7. When I listen to your current show “Jazzarama” I always hear a wide variety of styles. Is that your personal taste or just Latin jazz as a genre? 
When you hear my program you hear jazz and Latin jazz come together. Latin jazz in the late 50s and 60s was Caribbean rhythms mixing with jazz. That has evolved, now it's rhythms from all over the world. The other thing is that if you're a Latino, you can play straight up jazz. Is that Latino jazz or isn't it? That's what I try to embrace. It's all music. It can grab you from different aspects... I expose folks to that on my program. Also, I always try to do a segment of my show on vocals: in English, in Spanish in Portuguese. But with a construction of jazz. Todo toyo. So I embrace all of that, not only instrumental but vocals.

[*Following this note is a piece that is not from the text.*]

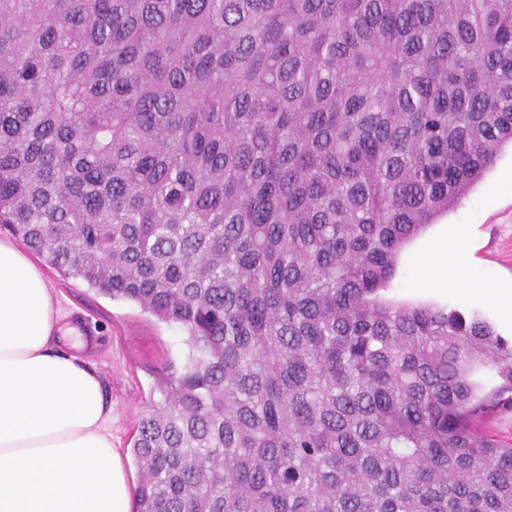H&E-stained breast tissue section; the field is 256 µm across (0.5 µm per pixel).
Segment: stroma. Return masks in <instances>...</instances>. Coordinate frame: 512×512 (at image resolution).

8. Lancaster now has three different full-time Spanish Language stations and it all started with your one program. What's next?
Now WLCH has the FCC approval to move into Reading. We are working out details. As you know we have to be very precise. We have to work out the logistics. We're also working on a TV piece through an arrangement with Comcast Lancaster. We simulcast some of our programming on TV particularly our morning program “Cafe Con leche.” We're looking at similar arrangements in Reading.

9. Philadelphia didn't have any Spanish programming on the FM dial until 2006 [104.5 WUBA] Why do you think Lancaster more diverse than Philly? 
The thing about Philadelphia is just business. Years ago radio stations had little news departments they don’t do that anymore. I Heart Radio [formerly Clear Channel] owns god knows how many stations… nothing is local. That's a problem not only here in central Pennsylvania but across the country.

10. It seems like local news is very important to you
I believe in public radio; public radio that responds to the needs and concerns of the community. We have a station, the local PBS station WITF that I worked for years ago, that airs NPR programs. It's fine, I like NPR programming. But what's happening on a local basis? How does the local community accesses that and have beyond a one-minute interview to be able to talk about local issues? We've [WLCH] become it. People can come and be on the morning program, whether you speak English or not, on what out local issues beyond the one-minute; for 20, 25 minutes. That's what we've become for Latinos and non-Latinos. That we've really become the broadcasting entity for the community period.

11. Are you the same Wilfredo Seda that ran for mayor of Reading, PA in 1995? 
Yes I am. I went to Reading and I was very much part of the civic leadership there and I was part of a charter change effort. The city government was administered by an elected council, which was at the same time the executive branch. But those people had no expertise, necessarily, in the departments that they were running. Anyway, there were enough folks that decided this wasn't working out. We elected a charter change commission, which I was a part of, and then decided to change the structure of the government and then had the voters approve it. I chaired that effort. Then I decided to run for mayor under that new charter. I came in second. I got that juice out of me.

12. I would vote for you.
Thank you. I just love to share my experience. That's all I can do.